** Given entries **
________________________

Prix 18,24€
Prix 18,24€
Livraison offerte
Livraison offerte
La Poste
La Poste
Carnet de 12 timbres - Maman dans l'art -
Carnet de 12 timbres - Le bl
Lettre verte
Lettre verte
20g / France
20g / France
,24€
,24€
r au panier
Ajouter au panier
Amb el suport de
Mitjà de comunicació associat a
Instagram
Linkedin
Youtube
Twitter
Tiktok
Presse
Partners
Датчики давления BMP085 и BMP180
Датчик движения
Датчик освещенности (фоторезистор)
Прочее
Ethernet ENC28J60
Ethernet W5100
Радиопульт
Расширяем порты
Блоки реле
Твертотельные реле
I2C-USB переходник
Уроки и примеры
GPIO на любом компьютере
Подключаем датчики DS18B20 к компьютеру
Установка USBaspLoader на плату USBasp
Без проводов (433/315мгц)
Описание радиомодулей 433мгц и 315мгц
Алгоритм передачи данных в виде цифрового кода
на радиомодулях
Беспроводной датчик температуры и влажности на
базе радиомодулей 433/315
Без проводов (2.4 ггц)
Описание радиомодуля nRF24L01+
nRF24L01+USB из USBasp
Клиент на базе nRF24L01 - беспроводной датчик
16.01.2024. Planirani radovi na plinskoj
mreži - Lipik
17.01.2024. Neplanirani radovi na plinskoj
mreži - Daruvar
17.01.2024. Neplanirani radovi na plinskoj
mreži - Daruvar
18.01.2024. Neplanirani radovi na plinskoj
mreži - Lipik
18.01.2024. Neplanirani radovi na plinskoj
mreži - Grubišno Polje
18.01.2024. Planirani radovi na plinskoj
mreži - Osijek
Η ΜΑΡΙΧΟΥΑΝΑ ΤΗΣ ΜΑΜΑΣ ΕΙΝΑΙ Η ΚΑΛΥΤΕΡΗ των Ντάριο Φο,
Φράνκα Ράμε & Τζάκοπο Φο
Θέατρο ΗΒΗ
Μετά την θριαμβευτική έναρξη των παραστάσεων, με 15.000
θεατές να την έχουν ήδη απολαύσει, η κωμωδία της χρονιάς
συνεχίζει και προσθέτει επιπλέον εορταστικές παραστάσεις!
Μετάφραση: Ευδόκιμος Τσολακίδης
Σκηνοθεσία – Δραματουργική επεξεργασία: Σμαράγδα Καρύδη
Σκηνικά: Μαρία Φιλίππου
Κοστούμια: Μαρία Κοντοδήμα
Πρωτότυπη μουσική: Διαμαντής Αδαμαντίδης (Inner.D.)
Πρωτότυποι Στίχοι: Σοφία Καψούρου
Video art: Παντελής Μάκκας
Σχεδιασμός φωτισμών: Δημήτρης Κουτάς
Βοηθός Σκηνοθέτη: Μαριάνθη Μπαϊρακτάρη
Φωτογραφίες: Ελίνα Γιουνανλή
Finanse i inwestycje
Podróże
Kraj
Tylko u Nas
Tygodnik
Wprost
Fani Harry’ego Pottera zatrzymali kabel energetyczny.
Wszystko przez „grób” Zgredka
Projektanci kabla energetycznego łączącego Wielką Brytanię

________________________

** Exercise **
A full, exact copy of the entries is the required answer.

** Answer for the task **
Prix 18,24€
Prix 18,24€
Livraison offerte
Livraison offerte
La Poste
La Poste
Carnet de 12 timbres - Maman dans l'art -
Carnet de 12 timbres - Le bl
Lettre verte
Lettre verte
20g / France
20g / France
,24€
,24€
r au panier
Ajouter au panier
Amb el suport de
Mitjà de comunicació associat a
Instagram
Linkedin
Youtube
Twitter
Tiktok
Presse
Partners
Датчики давления BMP085 и BMP180
Датчик движения
Датчик освещенности (фоторезистор)
Прочее
Ethernet ENC28J60
Ethernet W5100
Радиопульт
Расширяем порты
Блоки реле
Твертотельные реле
I2C-USB переходник
Уроки и примеры
GPIO на любом компьютере
Подключаем датчики DS18B20 к компьютеру
Установка USBaspLoader на плату USBasp
Без проводов (433/315мгц)
Описание радиомодулей 433мгц и 315мгц
Алгоритм передачи данных в виде цифрового кода
на радиомодулях
Беспроводной датчик температуры и влажности на
базе радиомодулей 433/315
Без проводов (2.4 ггц)
Описание радиомодуля nRF24L01+
nRF24L01+USB из USBasp
Клиент на базе nRF24L01 - беспроводной датчик
16.01.2024. Planirani radovi na plinskoj
mreži - Lipik
17.01.2024. Neplanirani radovi na plinskoj
mreži - Daruvar
17.01.2024. Neplanirani radovi na plinskoj
mreži - Daruvar
18.01.2024. Neplanirani radovi na plinskoj
mreži - Lipik
18.01.2024. Neplanirani radovi na plinskoj
mreži - Grubišno Polje
18.01.2024. Planirani radovi na plinskoj
mreži - Osijek
Η ΜΑΡΙΧΟΥΑΝΑ ΤΗΣ ΜΑΜΑΣ ΕΙΝΑΙ Η ΚΑΛΥΤΕΡΗ των Ντάριο Φο,
Φράνκα Ράμε & Τζάκοπο Φο
Θέατρο ΗΒΗ
Μετά την θριαμβευτική έναρξη των παραστάσεων, με 15.000
θεατές να την έχουν ήδη απολαύσει, η κωμωδία της χρονιάς
συνεχίζει και προσθέτει επιπλέον εορταστικές παραστάσεις!
Μετάφραση: Ευδόκιμος Τσολακίδης
Σκηνοθεσία – Δραματουργική επεξεργασία: Σμαράγδα Καρύδη
Σκηνικά: Μαρία Φιλίππου
Κοστούμια: Μαρία Κοντοδήμα
Πρωτότυπη μουσική: Διαμαντής Αδαμαντίδης (Inner.D.)
Πρωτότυποι Στίχοι: Σοφία Καψούρου
Video art: Παντελής Μάκκας
Σχεδιασμός φωτισμών: Δημήτρης Κουτάς
Βοηθός Σκηνοθέτη: Μαριάνθη Μπαϊρακτάρη
Φωτογραφίες: Ελίνα Γιουνανλή
Finanse i inwestycje
Podróże
Kraj
Tylko u Nas
Tygodnik
Wprost
Fani Harry’ego Pottera zatrzymali kabel energetyczny.
Wszystko przez „grób” Zgredka
Projektanci kabla energetycznego łączącego Wielką Brytanię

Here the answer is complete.